Вскоре прибыли остальные гости. За столом я оказалась рядом с заместителем министра здравоохранения, которого звали Нил Скиннер. У него были бледная кожа, рыжие волосы и губы, которые на морозе сразу покрываются трещинами: не подарок для человека, которому зимой приходится выступать по телевидению. Мне стало его жалко: амбиции моего соседа были столь прозрачны, а должность ему досталась тяжелая, годящаяся лишь для политических самоубийц. Мы поговорили о его карьере, а потом замминистра спросил:

– Чем вы занимаетесь?

– Я – редактор книжной рубрики в воскресном «Дайджесте». («О, книги, – обычно говорили люди, с которыми я встречалась на светских вечерах; как же вам повезло. Вы знакомы с Салманом Рушди?»)
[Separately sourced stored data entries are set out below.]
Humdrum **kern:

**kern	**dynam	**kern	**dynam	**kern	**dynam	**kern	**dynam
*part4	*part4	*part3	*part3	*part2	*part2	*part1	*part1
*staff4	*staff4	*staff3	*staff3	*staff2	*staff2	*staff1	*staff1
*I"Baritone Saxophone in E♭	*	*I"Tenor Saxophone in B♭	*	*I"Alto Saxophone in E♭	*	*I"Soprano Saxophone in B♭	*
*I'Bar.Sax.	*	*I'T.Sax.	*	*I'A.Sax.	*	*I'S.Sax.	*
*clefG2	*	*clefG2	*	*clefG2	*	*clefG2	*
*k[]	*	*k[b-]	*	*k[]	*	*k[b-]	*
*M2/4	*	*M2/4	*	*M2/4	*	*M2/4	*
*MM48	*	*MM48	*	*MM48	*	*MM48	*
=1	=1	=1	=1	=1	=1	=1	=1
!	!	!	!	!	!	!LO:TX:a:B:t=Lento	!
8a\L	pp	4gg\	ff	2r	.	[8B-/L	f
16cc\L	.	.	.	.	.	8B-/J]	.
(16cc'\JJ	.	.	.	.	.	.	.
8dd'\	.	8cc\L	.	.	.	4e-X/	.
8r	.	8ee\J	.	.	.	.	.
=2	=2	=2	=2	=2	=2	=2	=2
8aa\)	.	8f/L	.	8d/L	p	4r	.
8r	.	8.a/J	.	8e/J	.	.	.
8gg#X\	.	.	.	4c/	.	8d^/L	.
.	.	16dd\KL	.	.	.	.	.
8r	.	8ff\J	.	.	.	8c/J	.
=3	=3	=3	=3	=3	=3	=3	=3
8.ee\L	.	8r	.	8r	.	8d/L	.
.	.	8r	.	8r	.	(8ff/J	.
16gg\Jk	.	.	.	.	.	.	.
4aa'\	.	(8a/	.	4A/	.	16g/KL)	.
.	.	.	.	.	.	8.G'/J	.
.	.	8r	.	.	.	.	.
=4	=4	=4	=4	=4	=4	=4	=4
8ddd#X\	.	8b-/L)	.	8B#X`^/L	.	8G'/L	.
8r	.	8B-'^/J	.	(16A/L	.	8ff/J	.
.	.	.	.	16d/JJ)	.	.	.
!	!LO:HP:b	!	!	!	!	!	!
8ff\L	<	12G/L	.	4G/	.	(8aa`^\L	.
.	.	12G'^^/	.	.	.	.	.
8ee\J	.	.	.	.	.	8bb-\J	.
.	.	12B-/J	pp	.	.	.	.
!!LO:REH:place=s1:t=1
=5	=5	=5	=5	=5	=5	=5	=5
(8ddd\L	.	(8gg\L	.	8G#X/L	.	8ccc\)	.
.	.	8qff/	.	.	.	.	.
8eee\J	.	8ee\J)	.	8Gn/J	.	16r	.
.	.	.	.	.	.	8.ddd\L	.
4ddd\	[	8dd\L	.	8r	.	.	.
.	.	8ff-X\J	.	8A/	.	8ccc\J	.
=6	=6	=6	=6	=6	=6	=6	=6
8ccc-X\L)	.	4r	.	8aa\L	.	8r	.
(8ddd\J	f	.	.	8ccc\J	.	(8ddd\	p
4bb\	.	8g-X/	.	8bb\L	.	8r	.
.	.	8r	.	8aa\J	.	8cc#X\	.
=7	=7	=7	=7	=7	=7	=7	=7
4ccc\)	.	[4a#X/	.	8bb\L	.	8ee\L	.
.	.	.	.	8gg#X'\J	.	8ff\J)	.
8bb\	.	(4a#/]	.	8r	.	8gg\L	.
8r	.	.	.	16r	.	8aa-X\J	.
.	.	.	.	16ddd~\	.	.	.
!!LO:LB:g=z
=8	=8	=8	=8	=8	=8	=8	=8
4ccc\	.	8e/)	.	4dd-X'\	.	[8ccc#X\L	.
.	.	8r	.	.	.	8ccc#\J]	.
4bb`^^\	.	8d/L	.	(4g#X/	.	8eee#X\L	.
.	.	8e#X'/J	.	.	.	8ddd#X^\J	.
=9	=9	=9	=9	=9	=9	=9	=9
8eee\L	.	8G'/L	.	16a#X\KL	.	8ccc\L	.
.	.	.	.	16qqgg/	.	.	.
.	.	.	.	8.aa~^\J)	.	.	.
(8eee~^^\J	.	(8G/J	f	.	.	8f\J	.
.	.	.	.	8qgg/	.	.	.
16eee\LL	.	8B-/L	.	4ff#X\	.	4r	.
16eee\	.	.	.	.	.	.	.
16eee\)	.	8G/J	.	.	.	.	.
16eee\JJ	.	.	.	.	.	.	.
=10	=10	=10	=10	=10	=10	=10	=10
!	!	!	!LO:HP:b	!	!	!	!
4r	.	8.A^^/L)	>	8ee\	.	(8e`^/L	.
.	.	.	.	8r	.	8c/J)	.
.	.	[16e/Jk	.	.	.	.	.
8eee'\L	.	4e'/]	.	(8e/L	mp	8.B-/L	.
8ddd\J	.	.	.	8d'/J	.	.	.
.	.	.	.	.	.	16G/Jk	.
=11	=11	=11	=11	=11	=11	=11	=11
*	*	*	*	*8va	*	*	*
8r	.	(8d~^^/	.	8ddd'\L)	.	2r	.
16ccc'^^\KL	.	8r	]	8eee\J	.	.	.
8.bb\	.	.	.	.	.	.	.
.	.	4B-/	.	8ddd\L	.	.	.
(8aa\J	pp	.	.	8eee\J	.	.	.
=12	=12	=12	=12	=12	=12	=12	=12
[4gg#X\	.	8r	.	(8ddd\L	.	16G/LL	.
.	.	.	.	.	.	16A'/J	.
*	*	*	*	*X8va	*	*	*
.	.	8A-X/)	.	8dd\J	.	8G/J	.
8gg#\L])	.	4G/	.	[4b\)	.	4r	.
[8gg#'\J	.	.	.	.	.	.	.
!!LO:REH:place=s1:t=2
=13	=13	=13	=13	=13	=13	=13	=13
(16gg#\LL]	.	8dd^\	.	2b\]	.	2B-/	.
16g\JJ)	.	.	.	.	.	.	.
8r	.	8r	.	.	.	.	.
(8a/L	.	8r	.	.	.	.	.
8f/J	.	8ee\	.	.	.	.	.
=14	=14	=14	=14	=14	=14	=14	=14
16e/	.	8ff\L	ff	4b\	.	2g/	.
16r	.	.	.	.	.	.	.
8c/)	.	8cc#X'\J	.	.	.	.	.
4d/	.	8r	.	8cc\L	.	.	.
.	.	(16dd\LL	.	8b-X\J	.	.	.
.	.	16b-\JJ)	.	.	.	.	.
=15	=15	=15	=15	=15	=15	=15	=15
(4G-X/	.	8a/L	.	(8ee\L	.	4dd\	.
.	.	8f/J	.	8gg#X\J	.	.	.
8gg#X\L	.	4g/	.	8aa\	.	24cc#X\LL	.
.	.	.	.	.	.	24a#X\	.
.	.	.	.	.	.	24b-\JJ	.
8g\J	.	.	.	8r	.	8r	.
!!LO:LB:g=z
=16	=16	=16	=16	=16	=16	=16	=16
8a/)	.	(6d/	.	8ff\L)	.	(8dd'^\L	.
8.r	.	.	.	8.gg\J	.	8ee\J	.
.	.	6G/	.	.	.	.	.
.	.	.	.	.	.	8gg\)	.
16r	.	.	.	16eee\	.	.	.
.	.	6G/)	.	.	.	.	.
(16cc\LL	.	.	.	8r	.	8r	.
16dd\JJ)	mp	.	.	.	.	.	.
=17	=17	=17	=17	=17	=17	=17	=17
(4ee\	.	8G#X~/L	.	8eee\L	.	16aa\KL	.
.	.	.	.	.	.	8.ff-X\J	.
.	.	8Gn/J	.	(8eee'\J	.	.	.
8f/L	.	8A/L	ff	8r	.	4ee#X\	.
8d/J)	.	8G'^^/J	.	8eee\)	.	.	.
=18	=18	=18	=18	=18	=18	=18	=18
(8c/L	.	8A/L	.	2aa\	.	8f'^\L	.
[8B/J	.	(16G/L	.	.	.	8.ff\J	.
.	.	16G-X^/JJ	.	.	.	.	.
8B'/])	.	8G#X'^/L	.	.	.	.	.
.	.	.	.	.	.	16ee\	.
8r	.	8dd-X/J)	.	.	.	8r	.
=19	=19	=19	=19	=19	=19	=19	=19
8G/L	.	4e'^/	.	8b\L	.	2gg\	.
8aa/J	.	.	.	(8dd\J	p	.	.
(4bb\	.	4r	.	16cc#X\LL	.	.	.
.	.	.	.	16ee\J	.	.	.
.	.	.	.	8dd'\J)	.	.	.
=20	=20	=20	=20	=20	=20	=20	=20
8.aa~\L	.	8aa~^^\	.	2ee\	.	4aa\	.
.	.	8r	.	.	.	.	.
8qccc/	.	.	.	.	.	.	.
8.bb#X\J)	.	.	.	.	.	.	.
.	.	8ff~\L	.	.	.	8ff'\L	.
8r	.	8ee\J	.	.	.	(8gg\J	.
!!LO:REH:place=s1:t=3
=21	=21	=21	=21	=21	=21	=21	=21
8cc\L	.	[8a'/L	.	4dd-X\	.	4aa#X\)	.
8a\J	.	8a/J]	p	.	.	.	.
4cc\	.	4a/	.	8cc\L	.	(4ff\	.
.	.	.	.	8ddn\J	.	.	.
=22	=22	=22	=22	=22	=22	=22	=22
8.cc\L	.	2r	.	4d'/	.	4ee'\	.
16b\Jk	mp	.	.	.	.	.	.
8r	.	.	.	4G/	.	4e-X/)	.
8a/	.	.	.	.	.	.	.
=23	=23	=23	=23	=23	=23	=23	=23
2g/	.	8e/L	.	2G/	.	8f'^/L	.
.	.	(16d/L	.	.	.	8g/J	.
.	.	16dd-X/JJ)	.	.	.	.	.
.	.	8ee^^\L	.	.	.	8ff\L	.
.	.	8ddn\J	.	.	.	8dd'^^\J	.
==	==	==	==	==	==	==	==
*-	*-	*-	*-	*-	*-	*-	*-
– И очень хороший редактор, – встрял Монти. Он разговаривал с Кэролин, но одновременно подслушивал нашу беседу. Как-то раз он признался мне, что именно так находит материал для книг. – Лучшая рубрика в городе.

– О боже, – нахмурился Нил Скиннер, – наверняка вы считаете меня полным тупицей.

Я невольно улыбнулась. Интересно, у кого комплекс неполноценности сильнее: у политиков или у журналистов? Краем глаза я наблюдала за Натаном: он пустил в ход все свое обаяние, беседуя со вторым, более солидным политиком, который, по слухам, имел шанс попасть в кабинет при следующей перестановке, – как обычно, он был весь внимание и держался настороже.

– Вовсе нет, – ответила я. – С какой стати? Нил побарабанил пальцем по стакану: держу пари, он специально делал маникюр.

– Трудно работать на компанию, которая способна причинить людям столько вреда?

Я посмотрела в его светлые глаза и ответила честно:

– Бывает.

Он наполнил мой бокал.

– Но вы же все равно работаете?

– Да, но я верю в то, что делаю, и думаю, вам придется со мной согласиться.

– Что ж, – ответил он, – у нас с вами есть кое-что общее.